External Hardware Documentation and Resources

Information about hardware behavior comes from a mix of official and reverse-engineered sources.

Command buffers

  • NVIDIA open-gpu-doc repository is official documentation from NVIDIA that has been released to the public. The majority of this documentation comes in the form of class headers which describe the class state registers.

  • NVIDIA open-gpu-kernel-modules repository is the open-source kernel mode driver that NVIDIA ships on Turing+ GPUs with GSP. The code here can provide examples of how to use some hardware features. If open-gpu-doc is missing a class header, sometimes there will be one here.

  • Reverse-engineered command names from envytools are available in mesa under eg. src/gallium/drivers/nouveau/nvc0/nvc0_3d.xml.h. These are no longer updated. nvk instead uses the open-gpu-doc headers

  • envyhooks is the modern way to dump command sequences from the proprietary driver

  • nv_push_dump is part of mesa and can disassemble command sequences (build with -D tools=nouveau, run src/nouveau/headers/nv_push_dump from the build dir)

Shader ISA

  • NVIDIA PTX documentation is NVIDIA documentation for CUDA’s intermediate representation. We don’t use PTX directly, but this often has hints about how underlying hardware instructions work. For example, the PTX redux instruction is pretty much identical to the hardware instruction of the same name.

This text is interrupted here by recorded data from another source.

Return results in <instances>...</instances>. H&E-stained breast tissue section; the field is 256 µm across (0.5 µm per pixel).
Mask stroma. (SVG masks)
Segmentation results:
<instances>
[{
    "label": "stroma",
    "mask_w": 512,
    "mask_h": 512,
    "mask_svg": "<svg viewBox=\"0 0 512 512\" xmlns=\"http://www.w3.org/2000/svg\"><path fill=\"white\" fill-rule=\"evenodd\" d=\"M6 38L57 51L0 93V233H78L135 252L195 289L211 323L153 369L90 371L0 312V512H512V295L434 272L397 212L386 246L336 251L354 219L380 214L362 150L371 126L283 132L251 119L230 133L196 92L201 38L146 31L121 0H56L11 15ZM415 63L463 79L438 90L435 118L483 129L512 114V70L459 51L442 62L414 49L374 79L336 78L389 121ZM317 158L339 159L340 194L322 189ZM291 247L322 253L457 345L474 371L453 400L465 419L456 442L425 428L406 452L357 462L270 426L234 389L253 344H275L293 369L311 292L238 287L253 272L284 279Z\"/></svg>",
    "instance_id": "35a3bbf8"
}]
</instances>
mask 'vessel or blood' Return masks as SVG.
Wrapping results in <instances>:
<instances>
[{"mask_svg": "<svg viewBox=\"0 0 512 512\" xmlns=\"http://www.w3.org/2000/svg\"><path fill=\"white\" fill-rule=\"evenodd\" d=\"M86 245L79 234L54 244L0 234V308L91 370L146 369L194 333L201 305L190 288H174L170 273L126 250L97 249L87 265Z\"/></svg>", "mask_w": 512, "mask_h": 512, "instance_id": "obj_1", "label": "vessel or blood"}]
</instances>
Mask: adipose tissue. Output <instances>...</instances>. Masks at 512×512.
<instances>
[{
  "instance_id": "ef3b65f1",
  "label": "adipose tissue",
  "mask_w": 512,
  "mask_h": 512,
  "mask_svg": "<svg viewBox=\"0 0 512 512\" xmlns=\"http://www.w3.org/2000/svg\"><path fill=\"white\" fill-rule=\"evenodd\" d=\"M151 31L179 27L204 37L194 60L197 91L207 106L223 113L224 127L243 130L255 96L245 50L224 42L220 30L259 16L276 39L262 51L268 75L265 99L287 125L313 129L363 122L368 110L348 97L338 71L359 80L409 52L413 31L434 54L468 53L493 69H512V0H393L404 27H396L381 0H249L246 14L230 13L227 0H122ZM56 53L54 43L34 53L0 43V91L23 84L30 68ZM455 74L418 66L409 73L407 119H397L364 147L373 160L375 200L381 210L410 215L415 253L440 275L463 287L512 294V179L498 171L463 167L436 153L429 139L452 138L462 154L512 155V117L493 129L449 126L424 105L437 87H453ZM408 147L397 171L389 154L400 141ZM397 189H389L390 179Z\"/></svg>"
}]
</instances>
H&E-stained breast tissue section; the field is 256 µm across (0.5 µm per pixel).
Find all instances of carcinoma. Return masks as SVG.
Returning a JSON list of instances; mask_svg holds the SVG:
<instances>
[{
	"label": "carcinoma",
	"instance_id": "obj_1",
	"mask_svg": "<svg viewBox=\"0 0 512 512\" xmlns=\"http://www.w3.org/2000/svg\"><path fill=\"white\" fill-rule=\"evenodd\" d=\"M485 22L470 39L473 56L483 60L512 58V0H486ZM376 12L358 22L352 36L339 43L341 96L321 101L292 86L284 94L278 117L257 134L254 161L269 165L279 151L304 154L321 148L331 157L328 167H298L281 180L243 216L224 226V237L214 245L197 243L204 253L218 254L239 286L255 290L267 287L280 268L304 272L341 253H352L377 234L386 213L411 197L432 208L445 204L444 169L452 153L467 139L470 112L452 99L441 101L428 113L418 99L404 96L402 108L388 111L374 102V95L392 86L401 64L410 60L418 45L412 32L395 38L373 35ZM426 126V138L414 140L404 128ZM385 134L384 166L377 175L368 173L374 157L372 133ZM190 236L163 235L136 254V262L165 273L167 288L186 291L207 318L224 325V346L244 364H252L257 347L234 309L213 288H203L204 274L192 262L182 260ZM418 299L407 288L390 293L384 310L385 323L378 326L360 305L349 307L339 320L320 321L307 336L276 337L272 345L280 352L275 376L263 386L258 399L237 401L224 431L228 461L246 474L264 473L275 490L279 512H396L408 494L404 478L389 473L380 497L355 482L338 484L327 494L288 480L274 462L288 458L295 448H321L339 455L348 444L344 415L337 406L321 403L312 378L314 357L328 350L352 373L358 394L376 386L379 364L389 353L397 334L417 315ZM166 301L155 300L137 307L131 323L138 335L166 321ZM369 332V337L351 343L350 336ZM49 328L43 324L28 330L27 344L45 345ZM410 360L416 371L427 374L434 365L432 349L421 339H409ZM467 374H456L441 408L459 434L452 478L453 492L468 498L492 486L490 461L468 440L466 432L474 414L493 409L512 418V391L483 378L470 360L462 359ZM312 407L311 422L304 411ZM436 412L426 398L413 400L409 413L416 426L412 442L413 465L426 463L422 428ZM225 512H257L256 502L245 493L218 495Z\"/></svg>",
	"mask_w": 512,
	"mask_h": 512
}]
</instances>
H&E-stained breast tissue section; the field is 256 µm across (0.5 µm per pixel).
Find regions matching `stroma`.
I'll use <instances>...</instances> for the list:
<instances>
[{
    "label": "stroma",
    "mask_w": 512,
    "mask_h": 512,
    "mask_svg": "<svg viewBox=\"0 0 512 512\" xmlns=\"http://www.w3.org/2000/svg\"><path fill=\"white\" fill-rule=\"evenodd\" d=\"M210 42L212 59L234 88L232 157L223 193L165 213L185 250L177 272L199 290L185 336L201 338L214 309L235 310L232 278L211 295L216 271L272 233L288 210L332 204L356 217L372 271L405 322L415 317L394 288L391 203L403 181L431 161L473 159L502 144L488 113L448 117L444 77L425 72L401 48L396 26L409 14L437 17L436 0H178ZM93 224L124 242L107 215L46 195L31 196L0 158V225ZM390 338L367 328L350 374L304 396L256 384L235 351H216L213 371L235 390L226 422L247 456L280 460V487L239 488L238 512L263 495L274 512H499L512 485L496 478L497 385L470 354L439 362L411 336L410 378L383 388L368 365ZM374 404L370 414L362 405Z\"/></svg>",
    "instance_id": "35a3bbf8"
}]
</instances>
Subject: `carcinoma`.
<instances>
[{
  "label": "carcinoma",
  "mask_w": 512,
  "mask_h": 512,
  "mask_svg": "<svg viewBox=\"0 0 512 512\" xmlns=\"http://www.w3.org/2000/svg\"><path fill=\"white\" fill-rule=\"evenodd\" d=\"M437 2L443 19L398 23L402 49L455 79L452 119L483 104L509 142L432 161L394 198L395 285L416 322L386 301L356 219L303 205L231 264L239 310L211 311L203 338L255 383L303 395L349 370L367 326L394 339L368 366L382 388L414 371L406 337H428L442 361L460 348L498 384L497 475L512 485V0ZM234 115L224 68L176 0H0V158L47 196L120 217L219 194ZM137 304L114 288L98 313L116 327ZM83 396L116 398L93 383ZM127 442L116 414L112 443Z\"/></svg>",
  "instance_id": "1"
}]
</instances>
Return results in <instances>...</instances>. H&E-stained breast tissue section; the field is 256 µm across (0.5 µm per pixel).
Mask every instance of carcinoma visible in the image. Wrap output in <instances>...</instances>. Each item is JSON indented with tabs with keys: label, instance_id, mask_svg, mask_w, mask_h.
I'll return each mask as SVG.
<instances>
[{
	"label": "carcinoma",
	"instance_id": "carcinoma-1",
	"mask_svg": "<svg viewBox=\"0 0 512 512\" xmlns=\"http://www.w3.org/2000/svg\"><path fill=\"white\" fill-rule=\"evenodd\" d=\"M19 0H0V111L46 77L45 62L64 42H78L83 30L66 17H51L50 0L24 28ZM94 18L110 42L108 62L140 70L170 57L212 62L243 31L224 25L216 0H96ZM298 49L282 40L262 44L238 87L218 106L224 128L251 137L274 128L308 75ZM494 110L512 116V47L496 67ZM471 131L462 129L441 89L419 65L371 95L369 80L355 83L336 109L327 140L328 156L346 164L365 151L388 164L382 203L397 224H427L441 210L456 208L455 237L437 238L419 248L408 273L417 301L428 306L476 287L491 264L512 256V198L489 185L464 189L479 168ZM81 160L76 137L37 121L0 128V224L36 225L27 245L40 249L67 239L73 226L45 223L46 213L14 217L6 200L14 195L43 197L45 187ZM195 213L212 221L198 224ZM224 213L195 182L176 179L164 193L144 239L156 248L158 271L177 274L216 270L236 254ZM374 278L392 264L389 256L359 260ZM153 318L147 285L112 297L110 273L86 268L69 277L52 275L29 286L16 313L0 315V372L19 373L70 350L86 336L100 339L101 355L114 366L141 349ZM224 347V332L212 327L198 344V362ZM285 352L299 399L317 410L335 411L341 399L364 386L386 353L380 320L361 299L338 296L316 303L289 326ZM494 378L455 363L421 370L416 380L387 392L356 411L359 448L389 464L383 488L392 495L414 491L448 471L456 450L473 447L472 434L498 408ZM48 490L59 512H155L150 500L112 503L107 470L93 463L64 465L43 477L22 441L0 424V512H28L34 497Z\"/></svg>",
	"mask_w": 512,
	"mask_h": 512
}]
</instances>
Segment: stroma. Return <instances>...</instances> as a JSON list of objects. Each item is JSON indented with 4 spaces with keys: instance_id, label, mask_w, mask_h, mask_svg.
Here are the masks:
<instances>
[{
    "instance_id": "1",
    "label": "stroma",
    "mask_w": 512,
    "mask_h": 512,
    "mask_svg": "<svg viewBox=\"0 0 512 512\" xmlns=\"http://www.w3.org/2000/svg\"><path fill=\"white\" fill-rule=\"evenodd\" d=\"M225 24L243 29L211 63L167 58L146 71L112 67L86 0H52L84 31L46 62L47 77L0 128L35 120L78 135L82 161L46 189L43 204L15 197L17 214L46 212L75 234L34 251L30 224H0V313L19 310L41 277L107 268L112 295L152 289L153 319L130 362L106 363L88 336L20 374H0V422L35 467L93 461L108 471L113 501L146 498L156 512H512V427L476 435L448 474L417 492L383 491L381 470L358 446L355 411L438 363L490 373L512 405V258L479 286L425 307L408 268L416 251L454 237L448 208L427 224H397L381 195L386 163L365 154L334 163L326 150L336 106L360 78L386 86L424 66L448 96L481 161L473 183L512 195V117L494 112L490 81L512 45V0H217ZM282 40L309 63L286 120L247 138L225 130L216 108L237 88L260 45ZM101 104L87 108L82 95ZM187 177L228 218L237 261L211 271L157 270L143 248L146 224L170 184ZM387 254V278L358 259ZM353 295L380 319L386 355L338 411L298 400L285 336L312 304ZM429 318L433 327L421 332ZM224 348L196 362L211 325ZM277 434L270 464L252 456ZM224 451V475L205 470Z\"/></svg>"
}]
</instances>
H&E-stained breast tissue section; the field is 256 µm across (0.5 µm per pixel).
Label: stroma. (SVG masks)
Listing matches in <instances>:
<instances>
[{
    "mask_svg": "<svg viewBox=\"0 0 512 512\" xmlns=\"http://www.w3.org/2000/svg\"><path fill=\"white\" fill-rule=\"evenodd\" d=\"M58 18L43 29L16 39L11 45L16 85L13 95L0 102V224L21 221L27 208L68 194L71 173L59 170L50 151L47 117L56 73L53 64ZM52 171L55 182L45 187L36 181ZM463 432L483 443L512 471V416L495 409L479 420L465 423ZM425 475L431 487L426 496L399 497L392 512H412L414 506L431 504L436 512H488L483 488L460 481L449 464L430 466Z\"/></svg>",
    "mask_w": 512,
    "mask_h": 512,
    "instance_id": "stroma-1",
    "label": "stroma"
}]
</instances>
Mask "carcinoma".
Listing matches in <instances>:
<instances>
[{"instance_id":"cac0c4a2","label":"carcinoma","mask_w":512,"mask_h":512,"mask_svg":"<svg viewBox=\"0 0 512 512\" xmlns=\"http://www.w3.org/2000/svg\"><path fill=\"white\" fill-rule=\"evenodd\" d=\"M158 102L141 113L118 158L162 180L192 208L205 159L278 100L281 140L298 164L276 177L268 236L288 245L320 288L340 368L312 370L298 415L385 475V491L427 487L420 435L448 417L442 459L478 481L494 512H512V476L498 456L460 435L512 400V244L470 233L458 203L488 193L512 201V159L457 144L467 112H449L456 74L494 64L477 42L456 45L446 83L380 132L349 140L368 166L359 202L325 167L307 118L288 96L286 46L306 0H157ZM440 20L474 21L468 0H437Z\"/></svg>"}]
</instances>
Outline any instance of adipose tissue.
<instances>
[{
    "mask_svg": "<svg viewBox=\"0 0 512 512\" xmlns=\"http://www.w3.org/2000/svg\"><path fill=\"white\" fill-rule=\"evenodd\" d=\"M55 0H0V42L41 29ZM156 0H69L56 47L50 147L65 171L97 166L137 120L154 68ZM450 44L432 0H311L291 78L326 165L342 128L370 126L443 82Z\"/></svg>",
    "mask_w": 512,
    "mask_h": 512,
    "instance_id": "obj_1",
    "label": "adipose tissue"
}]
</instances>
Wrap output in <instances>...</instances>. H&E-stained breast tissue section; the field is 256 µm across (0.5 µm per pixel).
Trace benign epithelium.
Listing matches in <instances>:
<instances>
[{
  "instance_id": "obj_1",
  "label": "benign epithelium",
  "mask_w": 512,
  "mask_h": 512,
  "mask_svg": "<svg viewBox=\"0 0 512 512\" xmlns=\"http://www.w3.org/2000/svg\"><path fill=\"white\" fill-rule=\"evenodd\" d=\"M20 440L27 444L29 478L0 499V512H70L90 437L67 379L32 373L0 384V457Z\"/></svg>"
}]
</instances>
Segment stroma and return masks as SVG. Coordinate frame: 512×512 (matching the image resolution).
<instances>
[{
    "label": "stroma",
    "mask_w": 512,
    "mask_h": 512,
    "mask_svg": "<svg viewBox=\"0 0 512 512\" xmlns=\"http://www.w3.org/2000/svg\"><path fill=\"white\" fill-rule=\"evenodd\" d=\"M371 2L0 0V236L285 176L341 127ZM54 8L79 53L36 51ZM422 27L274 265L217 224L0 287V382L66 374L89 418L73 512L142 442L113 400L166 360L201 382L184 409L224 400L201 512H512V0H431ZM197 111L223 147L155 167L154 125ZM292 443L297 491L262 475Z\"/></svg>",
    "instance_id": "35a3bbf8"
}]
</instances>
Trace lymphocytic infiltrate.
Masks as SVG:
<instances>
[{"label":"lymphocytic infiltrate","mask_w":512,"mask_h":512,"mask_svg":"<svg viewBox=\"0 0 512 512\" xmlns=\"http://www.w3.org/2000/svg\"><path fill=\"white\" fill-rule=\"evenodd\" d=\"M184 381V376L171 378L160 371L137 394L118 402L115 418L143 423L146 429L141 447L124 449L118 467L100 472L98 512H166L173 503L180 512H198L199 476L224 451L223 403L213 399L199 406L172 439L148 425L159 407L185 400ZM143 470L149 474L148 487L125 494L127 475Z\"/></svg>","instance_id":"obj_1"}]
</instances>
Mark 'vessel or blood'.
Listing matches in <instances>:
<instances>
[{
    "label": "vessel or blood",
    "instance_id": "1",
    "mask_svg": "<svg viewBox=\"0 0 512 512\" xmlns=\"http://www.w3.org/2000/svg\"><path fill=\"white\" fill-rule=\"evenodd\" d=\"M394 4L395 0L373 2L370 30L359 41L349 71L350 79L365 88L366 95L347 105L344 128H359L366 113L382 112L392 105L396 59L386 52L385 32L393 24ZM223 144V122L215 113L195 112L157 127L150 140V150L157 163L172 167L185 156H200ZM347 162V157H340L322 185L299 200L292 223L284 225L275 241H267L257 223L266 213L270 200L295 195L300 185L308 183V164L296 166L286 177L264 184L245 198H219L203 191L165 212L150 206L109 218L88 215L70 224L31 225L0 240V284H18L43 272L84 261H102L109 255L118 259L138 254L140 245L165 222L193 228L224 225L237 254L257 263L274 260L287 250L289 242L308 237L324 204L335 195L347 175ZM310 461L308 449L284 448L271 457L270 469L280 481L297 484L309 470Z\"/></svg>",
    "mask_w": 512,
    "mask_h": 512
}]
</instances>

  • CUDA Binary Utilities is documentation for CUDA’s disassembler, nvdisasm. It includes a brief description of most hardware instructions. There’s also an older version that has older architectures (Kepler through Volta).

  • Kuter Dinel has reverse-engineered instruction encodings for the Hopper ISA and Ada ISA which are autogenerated from his nv_isa_solver project.

  • nv-shader-tools has some additional tools for disassembling and fuzzing the hardware ISA

  • Mel has dumped a list of avaiable instructions and their opcodes on recent architectures by scraping nvdisasm error messages.

  • The Volta whitepaper section “Independent Thread Scheduling” has an overview of the control flow model used on Volta+ GPUs.

  • Dissecting the NVidia Turing T4 GPU via Microbenchmarking has reverse-engineered info about the Turing instruction encoding. See especially section “2.1 Control information” for an overview of compiler-inserted delays and waits on Maxwell and later.

  • Analyzing Modern NVIDIA GPU cores has additional reverse-engineered info about the semantics of compiler-inserted delays and waits.

  • Control Flow Management in Modern GPUs has more detail about control flow reconvergence on Volta+

  • maxas has some reverse-engineered info on the Maxwell ISA

  • asfermi has some reverse-engineered info on the older Fermi ISA

  • Red Hat has some NDA’d documentation on instruction latencies from NVIDIA. Bother karolherbst or airlied on irc if you’re missing a latency class for an instruction on recent architectures.

  • Behavior of instructions are tested using the hardware tests in src/nouveau/compiler/nak/hw_tests.rs and the corresponding Foldable implementations in src/nouveau/compiler/nak/ir.rs (build with -D build-tests=true and run src/nouveau/compiler/nak hw_tests from the build dir)

  • NAK’s instruction encodings are tested against nvdisasm using src/nouveau/compiler/nak/nvdisasm_tests.rs (build with -D build-tests=true and run src/nouveau/compiler/nak nvdisasm_tests from the build dir)

  • The old GL driver’s compiler, under src/gallium/drivers/nouveau/codegen, has some information. This is especially useful for graphics-only instructions, which are often not covered by other sources.

  • Compiler explorer is a convenient tool to see what assembly NVIDIA generates for a given CUDA program.